Hurricane Schmurricane!

"Success always comes when preparation meets opportunity."
Henry Hartman

Meteorologists have placed what they called Hurricane Ike's "cone of opportunity" right over Key West. Uhh, that would be the same Key West where my son lives. My son who says that even if there is a mandatory evacuation, he's not going anywhere. Not the words this mother likes to hear.

I have to laugh, however, because that's the same thing my 91 year old father says. "I'd rather be stuck in my own house than on I-95 going nowhere!" Even though there is some geriatric logic to that, I can't stop thinking about the four days we spent without electricity (i.e. air conditioning and ice) when Hurricane Fay blew over and dropped 12 inches of water on us. I wonder if locking the doors and heading inland at the first sign of rain isn't the best answer. Alas, there is very little chance that I'll ever find out. I come from "be prepared" and "batten down the hatches" stock. And it looks like I've passed this trait on to the next generation.
================
Return the full text of the hurricane blog post, word for word.

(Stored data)
================
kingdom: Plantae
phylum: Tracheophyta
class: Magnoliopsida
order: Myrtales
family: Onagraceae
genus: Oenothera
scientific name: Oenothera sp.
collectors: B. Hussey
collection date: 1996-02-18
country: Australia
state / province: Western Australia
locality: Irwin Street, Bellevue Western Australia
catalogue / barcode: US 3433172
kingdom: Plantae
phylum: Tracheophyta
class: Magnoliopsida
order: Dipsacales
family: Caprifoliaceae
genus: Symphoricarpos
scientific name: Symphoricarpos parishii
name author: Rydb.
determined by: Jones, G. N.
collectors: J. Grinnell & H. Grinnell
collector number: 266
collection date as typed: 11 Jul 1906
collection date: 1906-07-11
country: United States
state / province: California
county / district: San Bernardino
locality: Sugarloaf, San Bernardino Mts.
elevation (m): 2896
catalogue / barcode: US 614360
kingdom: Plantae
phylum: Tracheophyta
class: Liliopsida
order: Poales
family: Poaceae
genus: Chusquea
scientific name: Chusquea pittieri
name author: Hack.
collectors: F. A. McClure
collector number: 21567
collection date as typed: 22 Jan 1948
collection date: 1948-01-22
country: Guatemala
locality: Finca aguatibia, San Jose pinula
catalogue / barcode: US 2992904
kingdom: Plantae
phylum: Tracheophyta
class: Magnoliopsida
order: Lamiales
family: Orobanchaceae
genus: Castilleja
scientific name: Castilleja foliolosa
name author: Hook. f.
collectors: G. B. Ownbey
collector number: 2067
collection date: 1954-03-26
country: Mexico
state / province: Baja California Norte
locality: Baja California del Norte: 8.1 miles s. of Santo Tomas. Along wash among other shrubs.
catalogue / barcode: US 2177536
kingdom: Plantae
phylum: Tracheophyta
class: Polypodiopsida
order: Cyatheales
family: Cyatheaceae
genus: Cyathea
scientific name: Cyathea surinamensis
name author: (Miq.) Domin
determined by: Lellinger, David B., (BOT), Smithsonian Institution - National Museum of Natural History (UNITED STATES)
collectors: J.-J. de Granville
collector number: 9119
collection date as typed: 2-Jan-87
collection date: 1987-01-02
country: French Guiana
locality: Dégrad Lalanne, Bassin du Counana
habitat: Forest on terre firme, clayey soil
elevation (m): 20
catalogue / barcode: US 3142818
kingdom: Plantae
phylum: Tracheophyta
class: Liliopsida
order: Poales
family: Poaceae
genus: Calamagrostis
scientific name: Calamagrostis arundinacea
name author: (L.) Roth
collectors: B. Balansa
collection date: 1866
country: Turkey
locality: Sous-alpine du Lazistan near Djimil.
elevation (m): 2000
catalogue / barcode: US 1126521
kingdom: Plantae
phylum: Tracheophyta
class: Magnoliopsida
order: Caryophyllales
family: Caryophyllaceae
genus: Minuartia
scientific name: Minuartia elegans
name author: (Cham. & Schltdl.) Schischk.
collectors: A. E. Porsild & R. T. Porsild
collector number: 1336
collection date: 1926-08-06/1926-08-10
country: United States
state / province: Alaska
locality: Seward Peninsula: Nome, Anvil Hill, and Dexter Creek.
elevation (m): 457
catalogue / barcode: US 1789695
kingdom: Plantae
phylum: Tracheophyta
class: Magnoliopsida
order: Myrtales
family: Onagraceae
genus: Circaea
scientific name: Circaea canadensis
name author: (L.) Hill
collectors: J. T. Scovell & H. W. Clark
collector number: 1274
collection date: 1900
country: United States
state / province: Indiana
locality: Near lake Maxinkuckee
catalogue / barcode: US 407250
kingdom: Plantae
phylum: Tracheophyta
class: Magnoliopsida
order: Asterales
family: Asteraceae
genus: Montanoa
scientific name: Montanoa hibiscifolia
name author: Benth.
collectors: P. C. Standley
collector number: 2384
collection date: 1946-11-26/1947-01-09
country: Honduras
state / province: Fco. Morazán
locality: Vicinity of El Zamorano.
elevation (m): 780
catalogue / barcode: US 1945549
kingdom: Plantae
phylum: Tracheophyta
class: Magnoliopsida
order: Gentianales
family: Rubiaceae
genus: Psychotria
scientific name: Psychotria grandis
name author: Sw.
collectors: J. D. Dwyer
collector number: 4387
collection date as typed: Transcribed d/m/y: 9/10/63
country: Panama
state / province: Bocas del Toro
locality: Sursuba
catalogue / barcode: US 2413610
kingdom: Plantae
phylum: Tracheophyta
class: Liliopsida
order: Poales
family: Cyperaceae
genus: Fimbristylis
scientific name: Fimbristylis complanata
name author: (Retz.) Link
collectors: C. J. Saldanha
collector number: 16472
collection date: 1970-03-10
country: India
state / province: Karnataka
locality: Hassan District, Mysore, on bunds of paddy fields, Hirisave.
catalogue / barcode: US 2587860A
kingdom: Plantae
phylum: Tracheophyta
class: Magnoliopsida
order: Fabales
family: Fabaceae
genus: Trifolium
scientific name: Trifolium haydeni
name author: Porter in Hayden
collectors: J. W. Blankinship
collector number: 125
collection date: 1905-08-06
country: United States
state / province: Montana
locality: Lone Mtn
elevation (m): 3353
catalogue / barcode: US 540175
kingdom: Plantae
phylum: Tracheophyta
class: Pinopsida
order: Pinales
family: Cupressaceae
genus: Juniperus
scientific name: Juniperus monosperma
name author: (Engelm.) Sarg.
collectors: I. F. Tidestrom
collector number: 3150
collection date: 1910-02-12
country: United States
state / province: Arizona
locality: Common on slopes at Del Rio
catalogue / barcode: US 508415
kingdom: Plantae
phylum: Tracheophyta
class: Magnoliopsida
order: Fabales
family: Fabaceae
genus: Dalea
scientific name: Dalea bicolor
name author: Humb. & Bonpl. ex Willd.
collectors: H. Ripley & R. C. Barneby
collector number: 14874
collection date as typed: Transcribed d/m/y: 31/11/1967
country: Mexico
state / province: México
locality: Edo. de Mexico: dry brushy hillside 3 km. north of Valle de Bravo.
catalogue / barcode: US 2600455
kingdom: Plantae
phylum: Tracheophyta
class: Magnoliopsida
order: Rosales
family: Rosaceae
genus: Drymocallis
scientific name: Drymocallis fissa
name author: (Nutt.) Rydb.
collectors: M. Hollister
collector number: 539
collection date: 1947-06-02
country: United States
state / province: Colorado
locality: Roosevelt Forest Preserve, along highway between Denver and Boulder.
================
**EXERCISE SOLUTION**
Hurricane Schmurricane!

"Success always comes when preparation meets opportunity."
Henry Hartman

Meteorologists have placed what they called Hurricane Ike's "cone of opportunity" right over Key West. Uhh, that would be the same Key West where my son lives. My son who says that even if there is a mandatory evacuation, he's not going anywhere. Not the words this mother likes to hear.

I have to laugh, however, because that's the same thing my 91 year old father says. "I'd rather be stuck in my own house than on I-95 going nowhere!" Even though there is some geriatric logic to that, I can't stop thinking about the four days we spent without electricity (i.e. air conditioning and ice) when Hurricane Fay blew over and dropped 12 inches of water on us. I wonder if locking the doors and heading inland at the first sign of rain isn't the best answer. Alas, there is very little chance that I'll ever find out. I come from "be prepared" and "batten down the hatches" stock. And it looks like I've passed this trait on to the next generation.